Опять глядит на меня. Сел прямо, сдвинул лупу на лоб. Вокруг глаза от нее остался красный ободок, потом сошел, и все лицо как голое.
— Это вы какую победу празднуете сегодня? Гребные гонки вроде бы только через неделю?
— Да нет, сэр. Повод сугубо личный. День рождения. Так верно они там показывают?
— Нет. Надо их еще отрегулировать, наладить. Вот если желаете купить…
— Нет, сэр. Мне не нужны часы. У нас в общей комнате висят на стене. А понадобятся, тогда я эти починю. — Я протянул за ними руку.
— Советую оставить их сейчас.
— Я потом как-нибудь вам занесу. — Отдал мне часы. Я вложил их в кармашек. Теперь их и не слышно за всем этим стрекотом. — Благодарю вас. Надеюсь, я не слишком много времени у вас отнял.
— Да что там. Так приносите их, когда надумаете. А день рождения не худо бы на недельку отложить, до нашей победы в гонках.
— Да, сэр. Пожалуй.
Я вышел, и стрекот остался за дверью. Я оглянулся на витрину. Часовщик смотрит на меня оттуда. В витрине часов чуть не дюжина, и дюжина разных времен, и каждые твердят свое, непререкаемо, с упорством под стать моим бесстрелочным. Опровергают друг друга. Теперь мои слышно — стучат себе, хоть никто на них не смотрит, а и посмотрит — тоже ничего не высмотрит.

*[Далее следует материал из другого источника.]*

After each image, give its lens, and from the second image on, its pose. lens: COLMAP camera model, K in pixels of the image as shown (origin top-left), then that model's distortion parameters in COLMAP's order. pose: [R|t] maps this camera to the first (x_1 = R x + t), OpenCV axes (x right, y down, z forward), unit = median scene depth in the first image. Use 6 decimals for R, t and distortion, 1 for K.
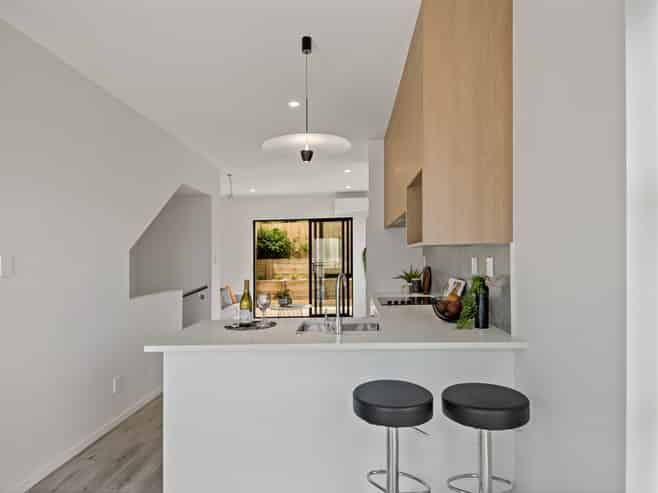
lens RADIAL K [[370.6, 0, 330.5], [0, 370.6, 259.7], [0, 0, 1]] dist [-0.001322, -0.000351]
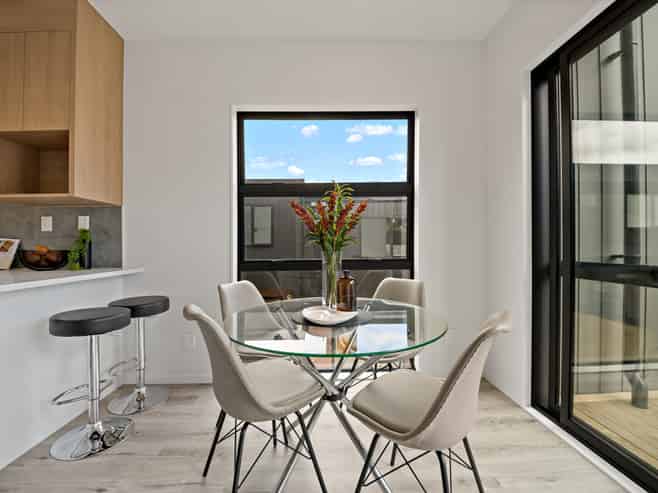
lens RADIAL K [[302.4, 0, 329.0], [0, 302.4, 246.5], [0, 0, 1]] dist [0.001460, 0.000190]
pose [[-0.063075, 0.017807, 0.997850, -0.336095], [0.007085, 0.999824, -0.017394, 0.063476], [-0.997984, 0.005973, -0.063190, 0.100897]]
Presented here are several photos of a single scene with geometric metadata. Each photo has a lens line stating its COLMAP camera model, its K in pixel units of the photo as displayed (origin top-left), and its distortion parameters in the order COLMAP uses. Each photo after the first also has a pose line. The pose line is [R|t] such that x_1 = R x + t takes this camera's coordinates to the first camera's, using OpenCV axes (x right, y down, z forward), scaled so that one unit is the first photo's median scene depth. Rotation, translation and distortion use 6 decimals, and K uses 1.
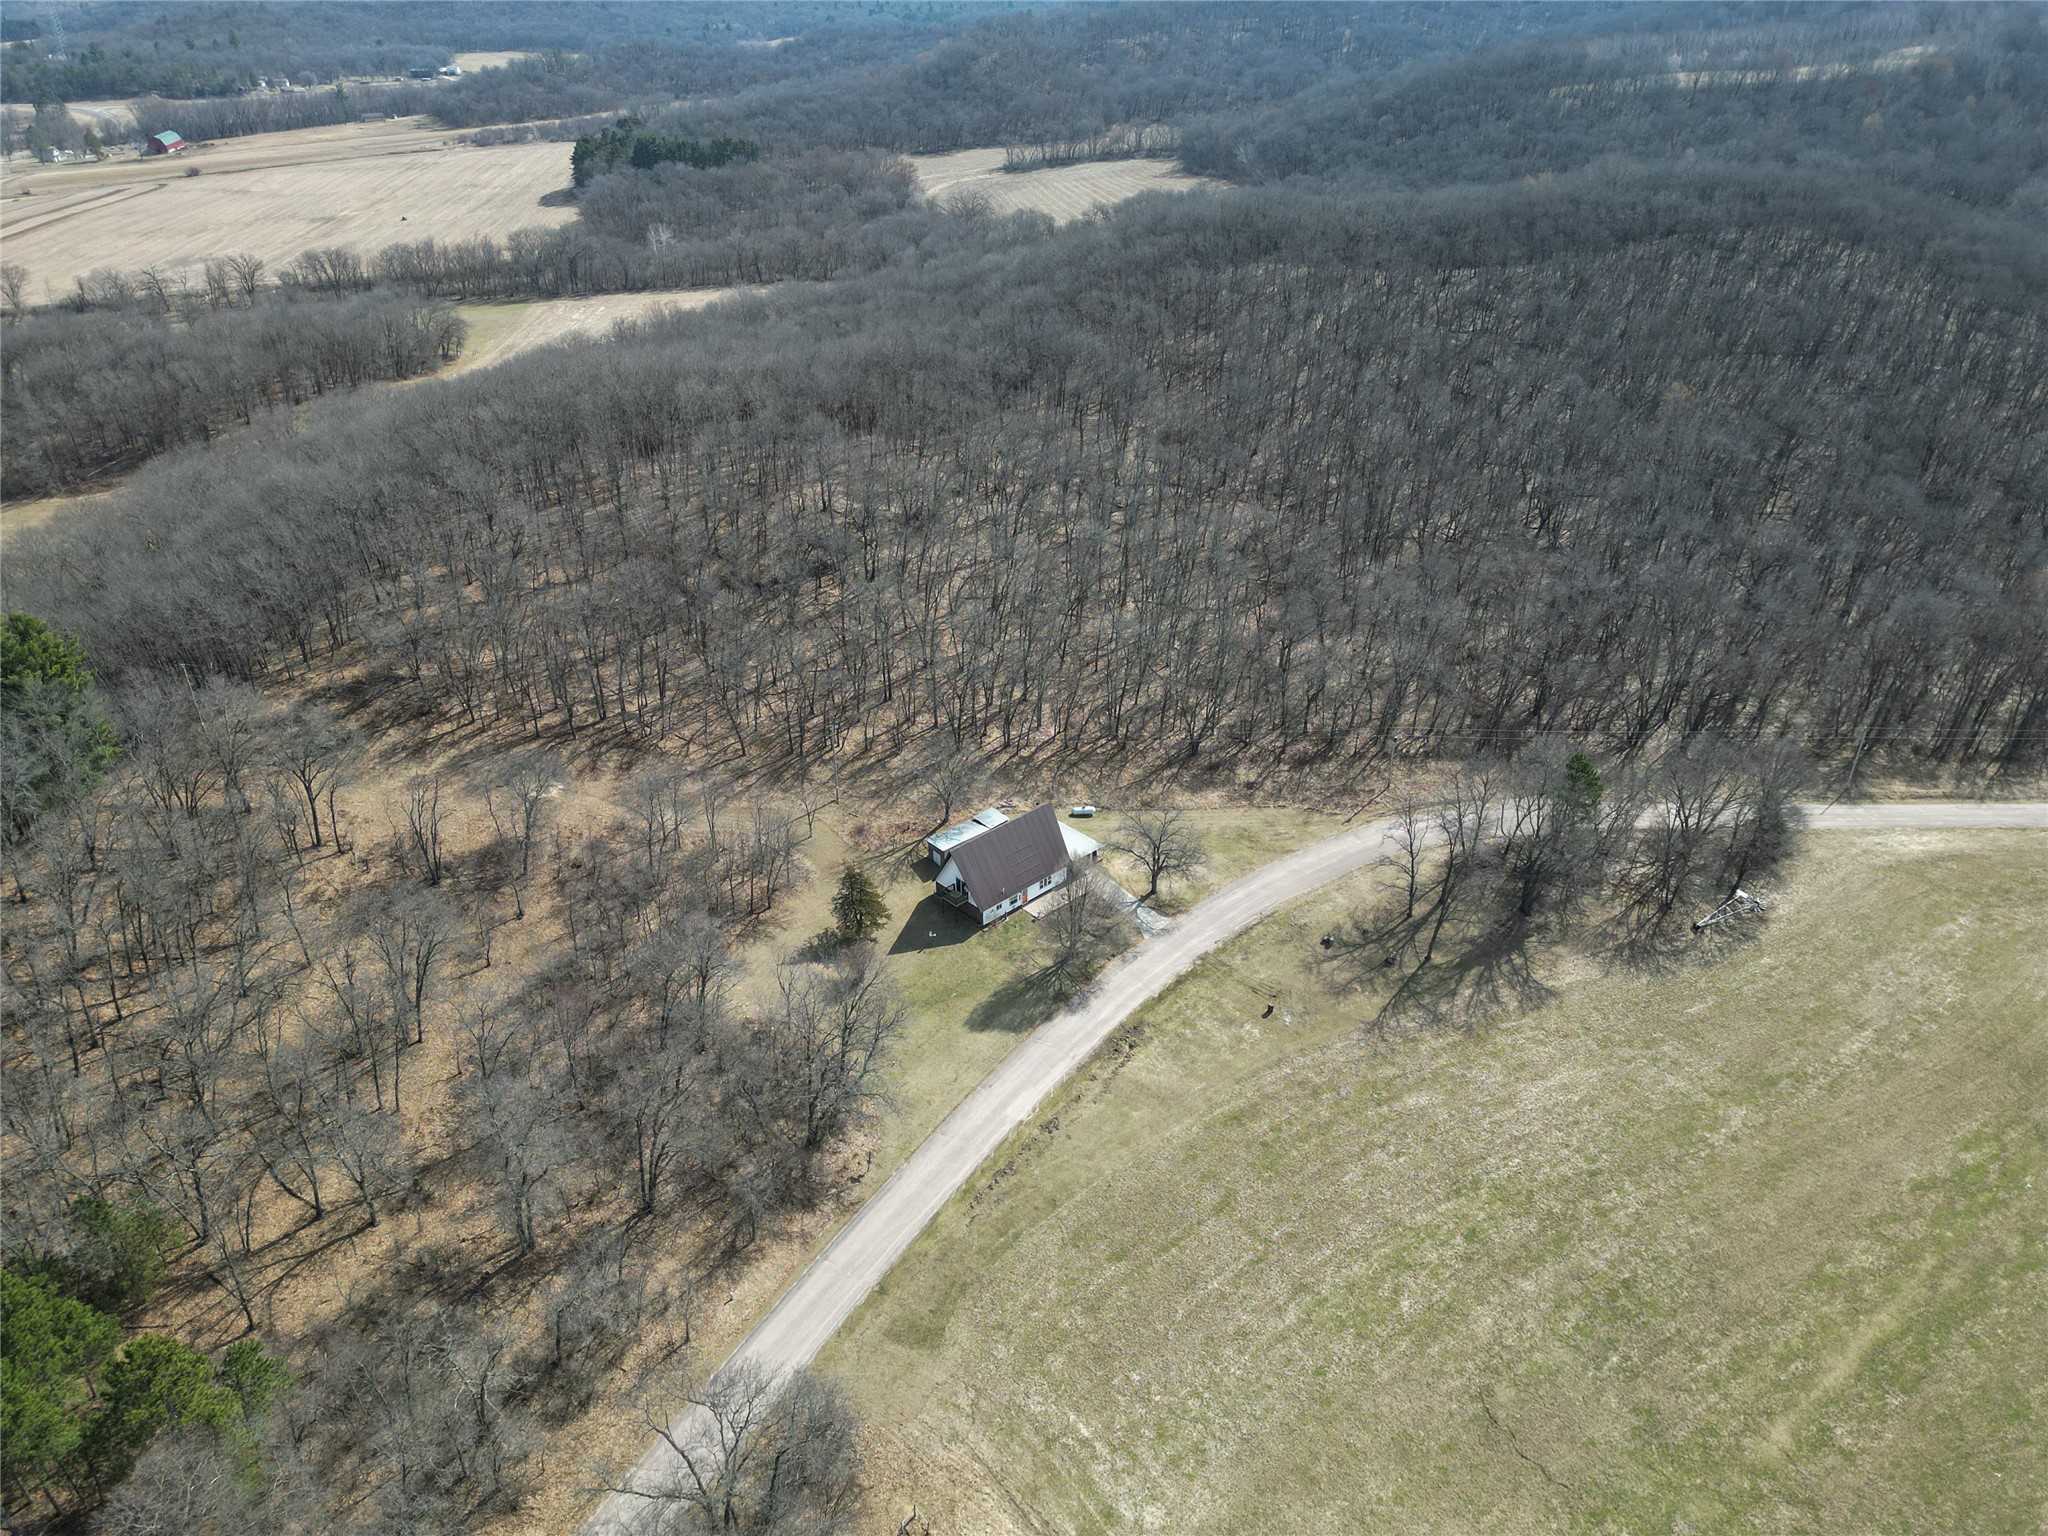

Если брать, то те большие бы. Отец говорит, что часы — убийцы времени. Что отщелкиваемое колесиками время мертво и оживает, лишь когда часы остановились.
У тех, у больших, стрелки вразлет и чуть накренены, как чайка на ветру. Все вобрал этот круг циферблата, все скопил, что только в жизни меня огорчало, — как, по негритянской примете, молодая луна воду копит.14 Часовщик уже опять склонился над столом, втуннелив в лицо лупу. По темени — прямой пробор, ведущий к плеши, как дренажная канава к мерзлому болотцу в декабре.